● TASK REQUIREMENTS
Please copy all of the material below word for word, leaving out the pictures.

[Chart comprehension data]
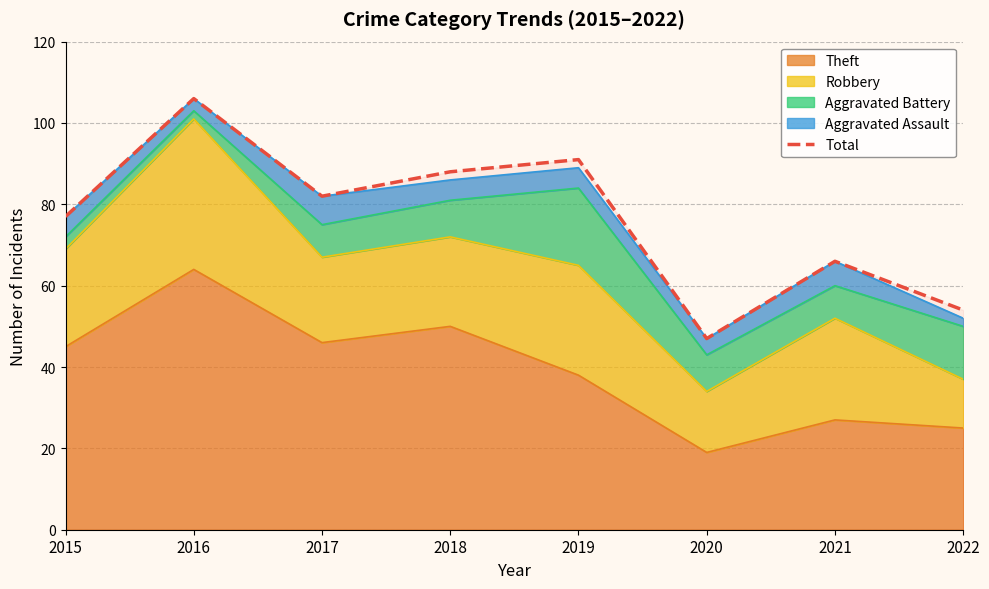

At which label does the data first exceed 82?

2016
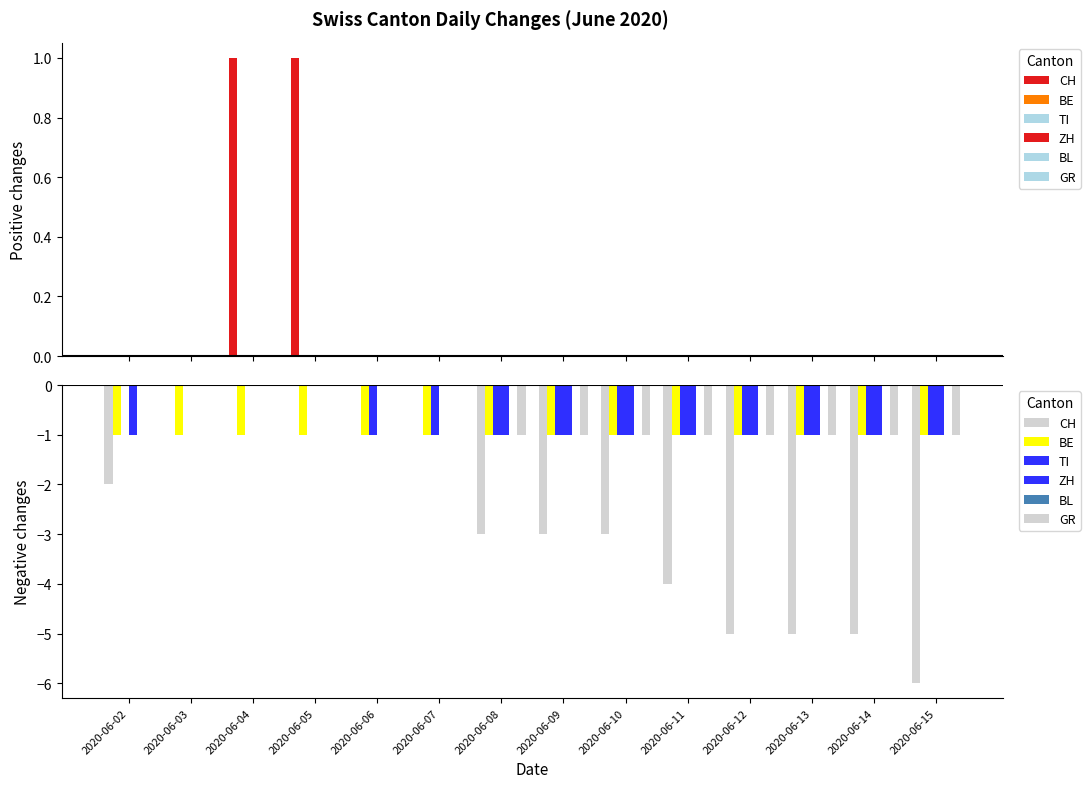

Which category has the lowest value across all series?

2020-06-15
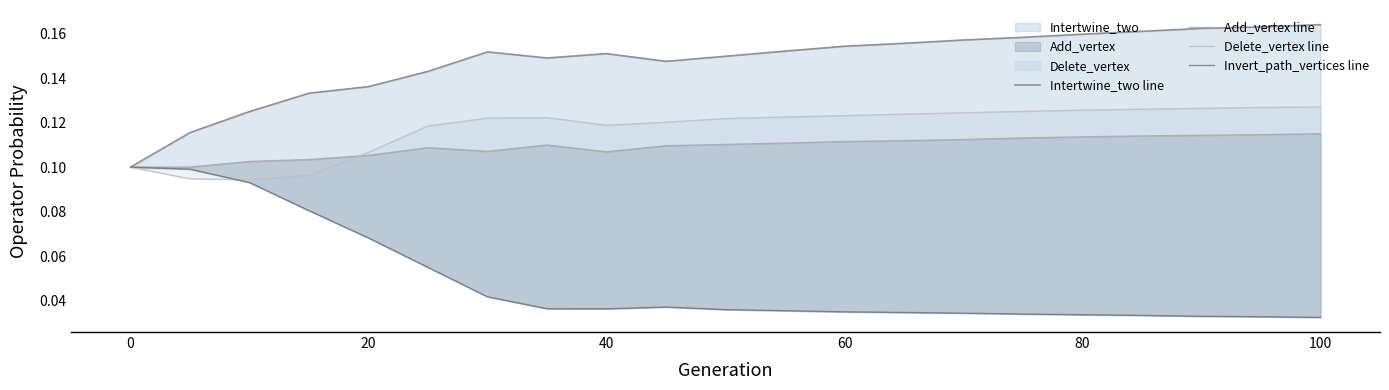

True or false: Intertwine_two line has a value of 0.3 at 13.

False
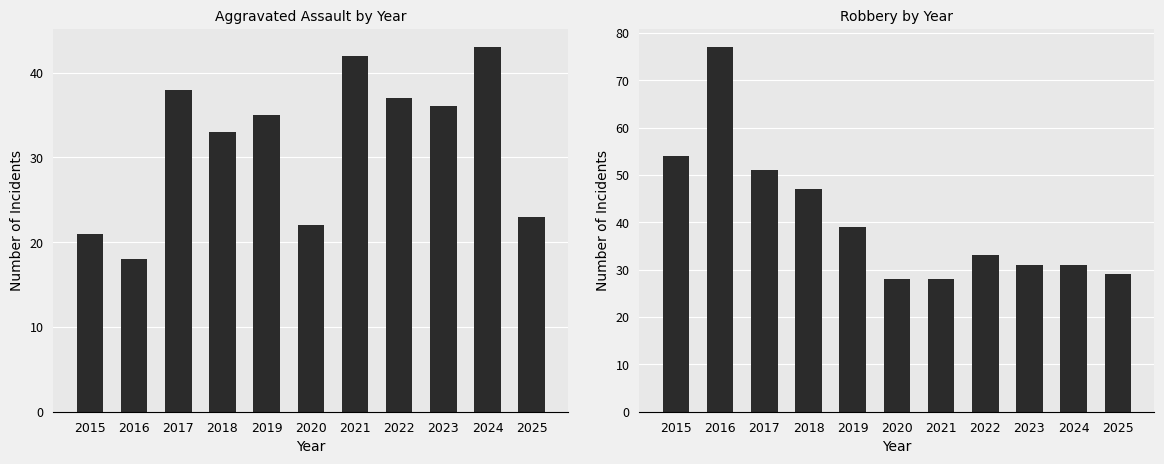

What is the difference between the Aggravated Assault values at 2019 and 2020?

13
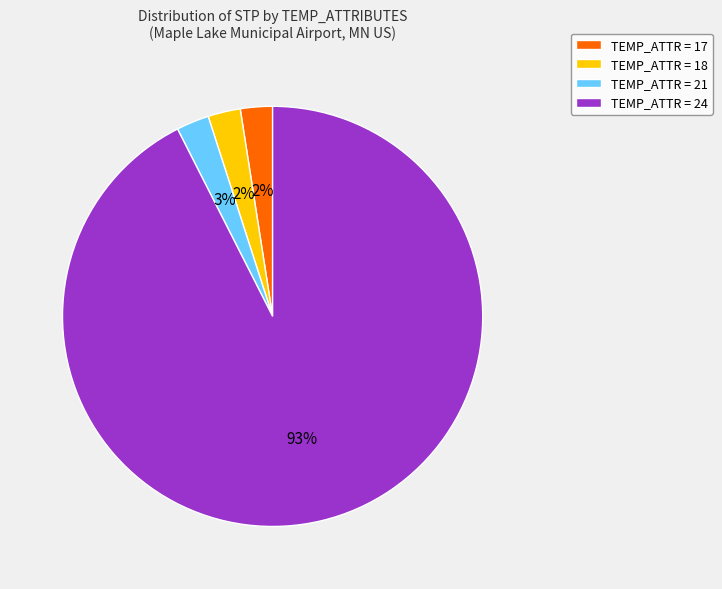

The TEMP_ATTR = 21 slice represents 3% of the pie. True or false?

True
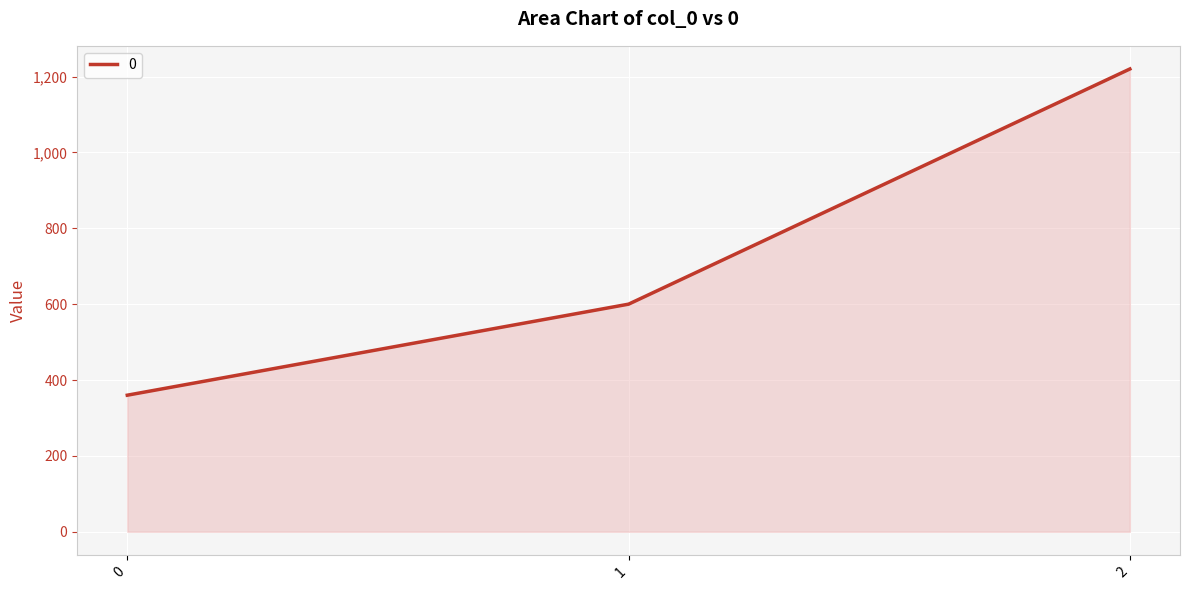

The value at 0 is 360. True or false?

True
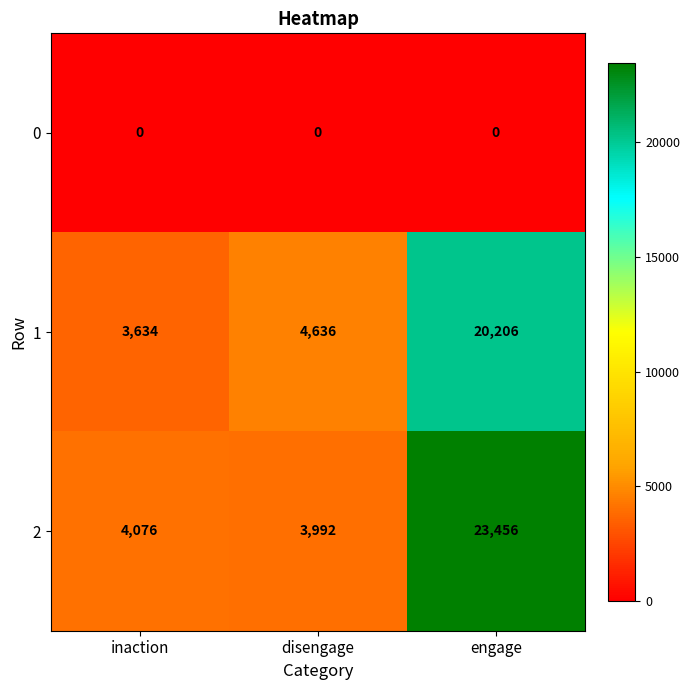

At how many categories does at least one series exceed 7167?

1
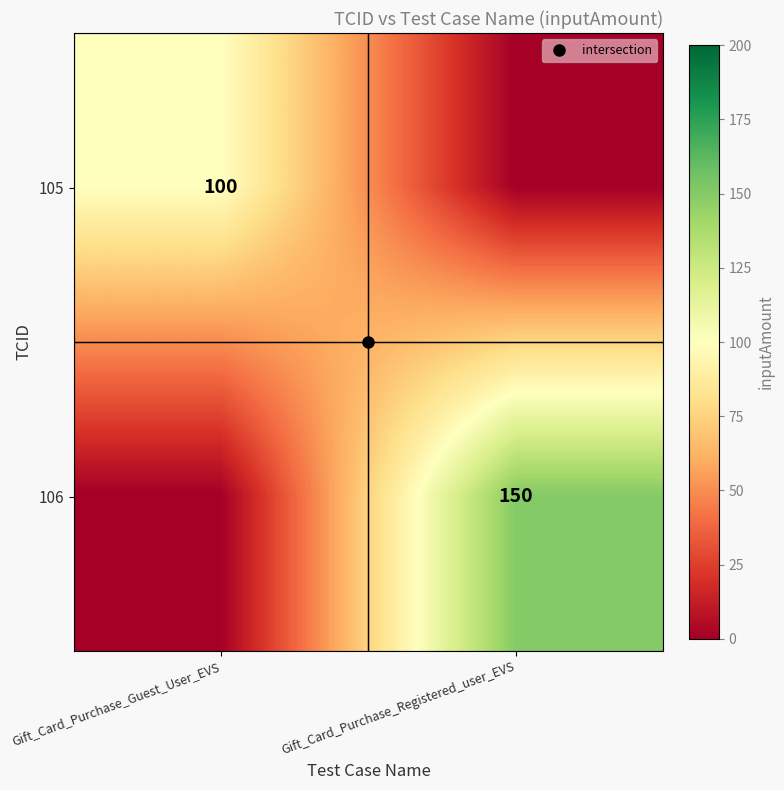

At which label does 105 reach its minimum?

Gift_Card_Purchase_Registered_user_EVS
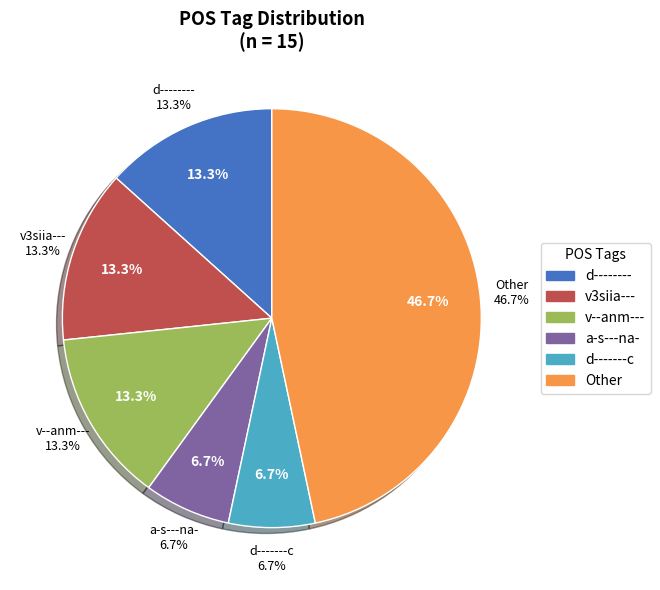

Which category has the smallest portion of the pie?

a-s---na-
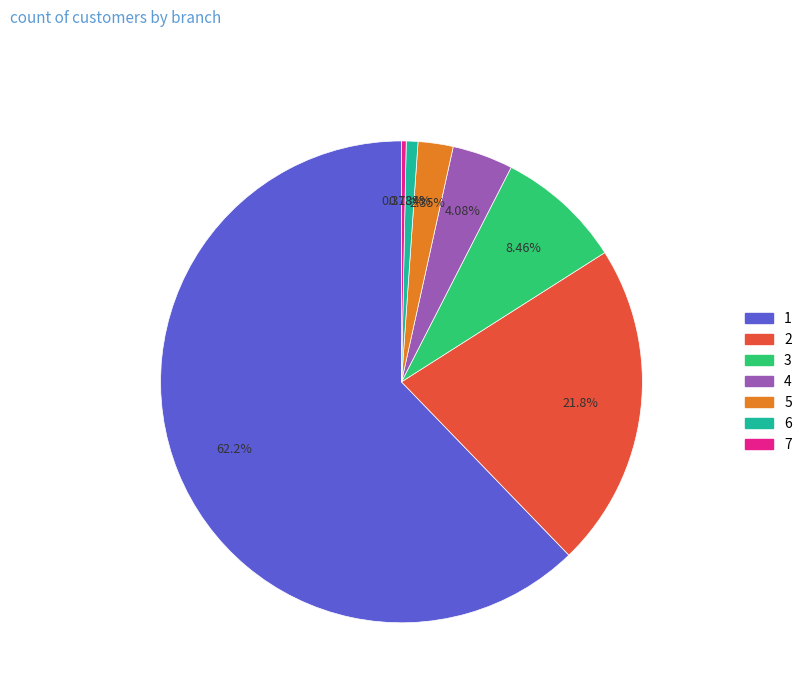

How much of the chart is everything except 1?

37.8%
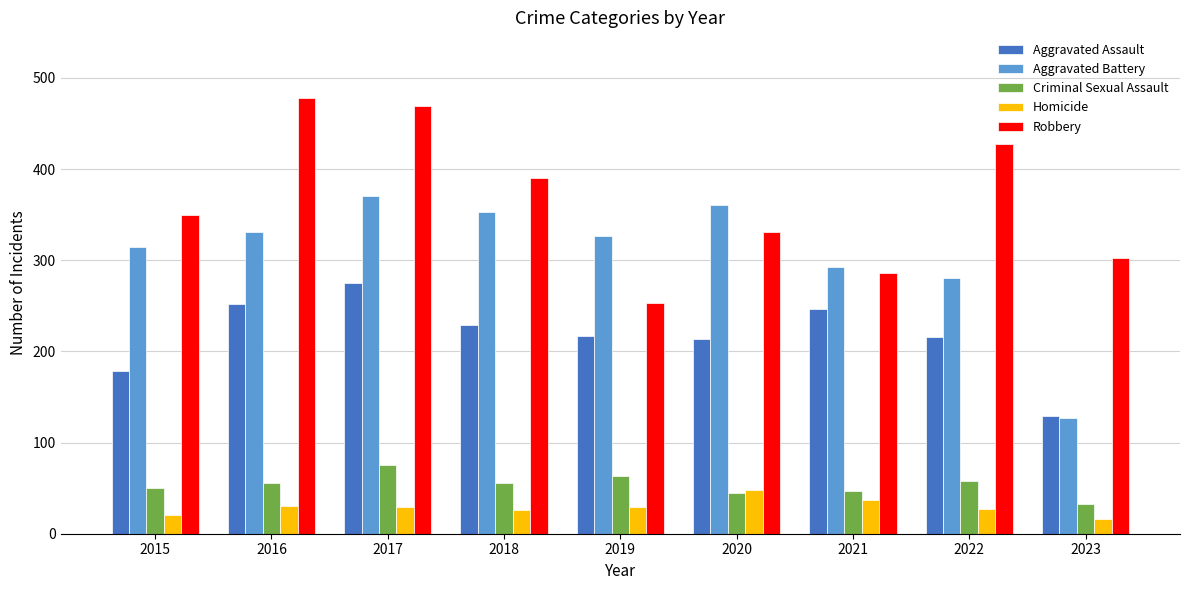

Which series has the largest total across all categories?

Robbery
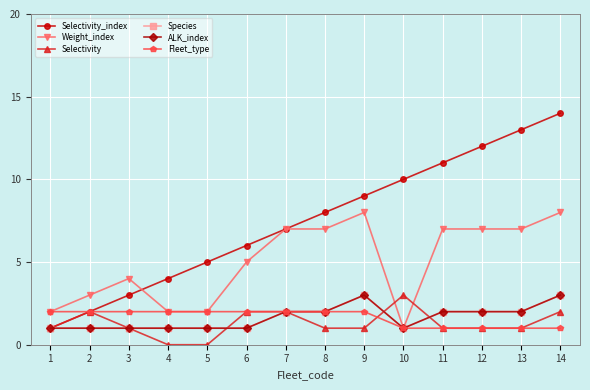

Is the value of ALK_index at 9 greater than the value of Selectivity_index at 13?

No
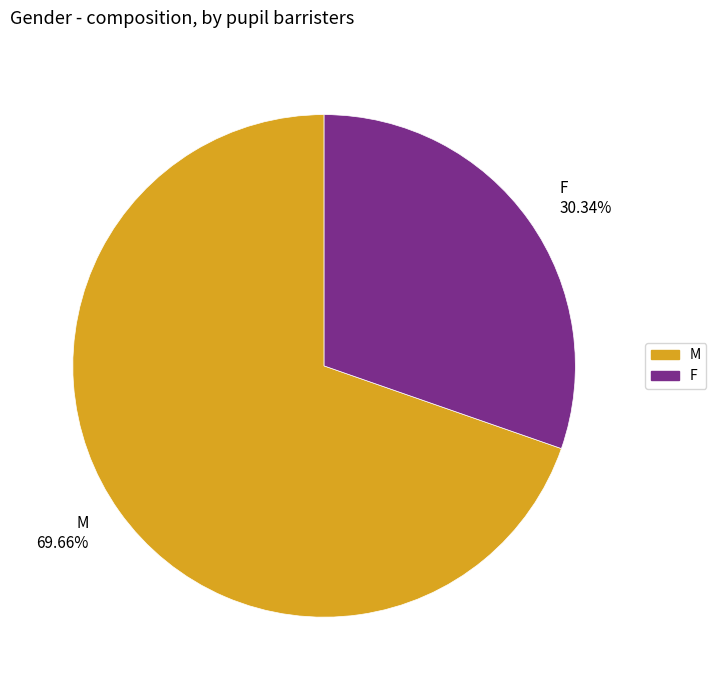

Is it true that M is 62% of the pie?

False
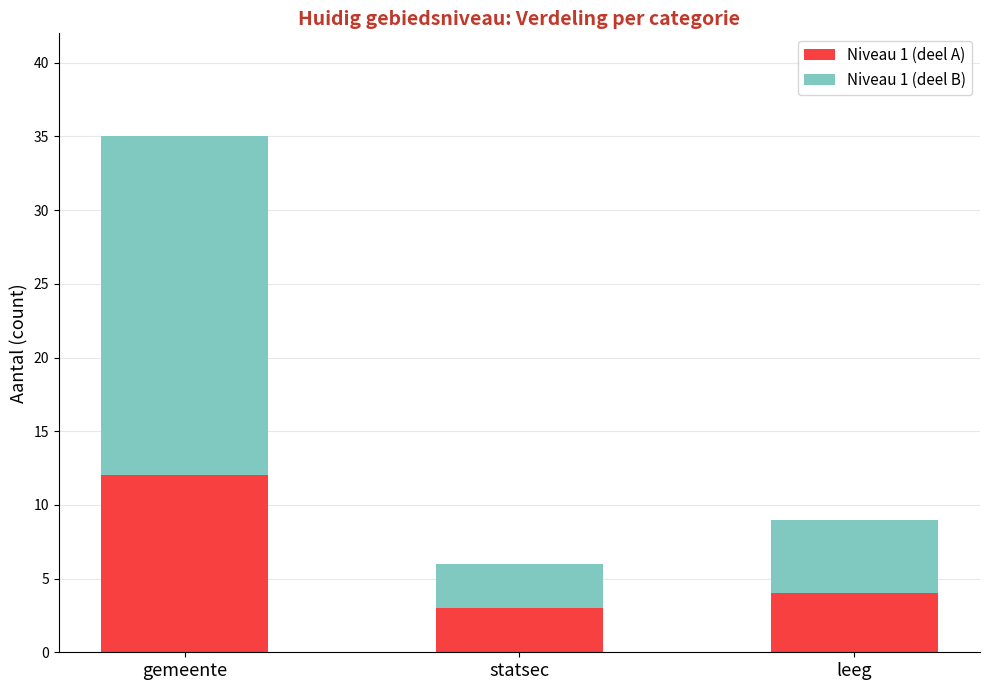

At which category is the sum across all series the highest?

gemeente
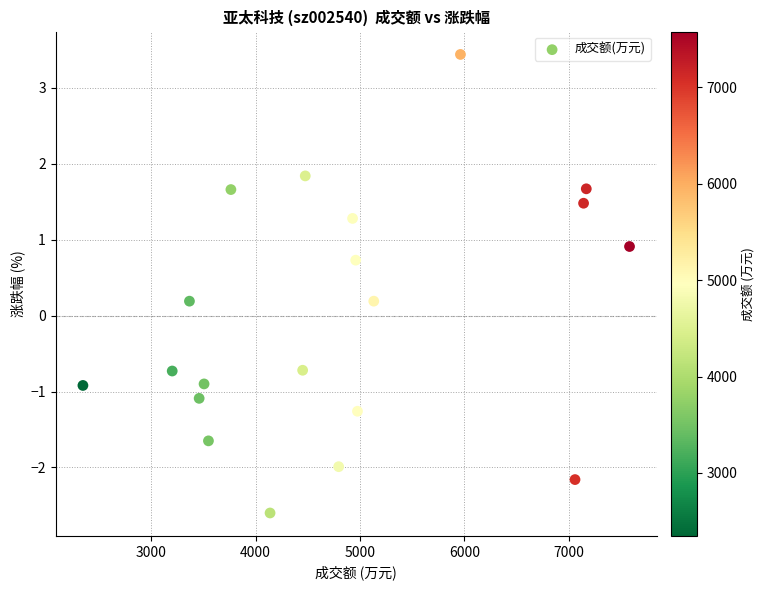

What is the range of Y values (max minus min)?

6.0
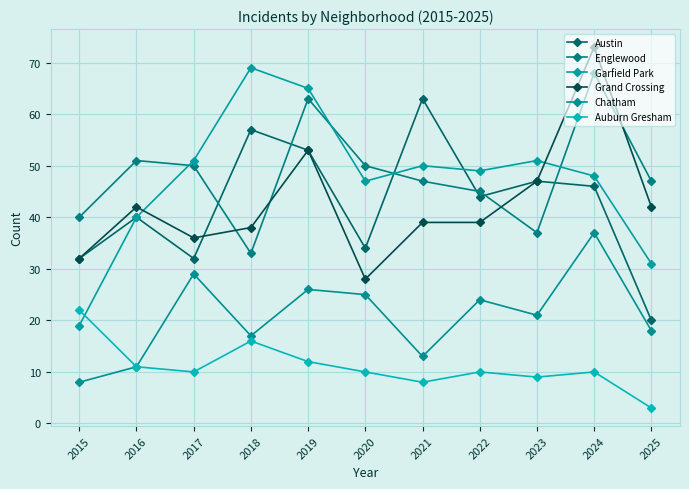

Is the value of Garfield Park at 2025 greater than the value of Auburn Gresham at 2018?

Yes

● EXPECTED ANSWER
At which label does the data first exceed 82?

2016

Which category has the lowest value across all series?

2020-06-15

True or false: Intertwine_two line has a value of 0.3 at 13.

False

What is the difference between the Aggravated Assault values at 2019 and 2020?

13

The TEMP_ATTR = 21 slice represents 3% of the pie. True or false?

True

The value at 0 is 360. True or false?

True

At how many categories does at least one series exceed 7167?

1

At which label does 105 reach its minimum?

Gift_Card_Purchase_Registered_user_EVS

Which category has the smallest portion of the pie?

a-s---na-

How much of the chart is everything except 1?

37.8%

Which series has the largest total across all categories?

Robbery

Is the value of ALK_index at 9 greater than the value of Selectivity_index at 13?

No

Is it true that M is 62% of the pie?

False

At which category is the sum across all series the highest?

gemeente

What is the range of Y values (max minus min)?

6.0

Is the value of Garfield Park at 2025 greater than the value of Auburn Gresham at 2018?

Yes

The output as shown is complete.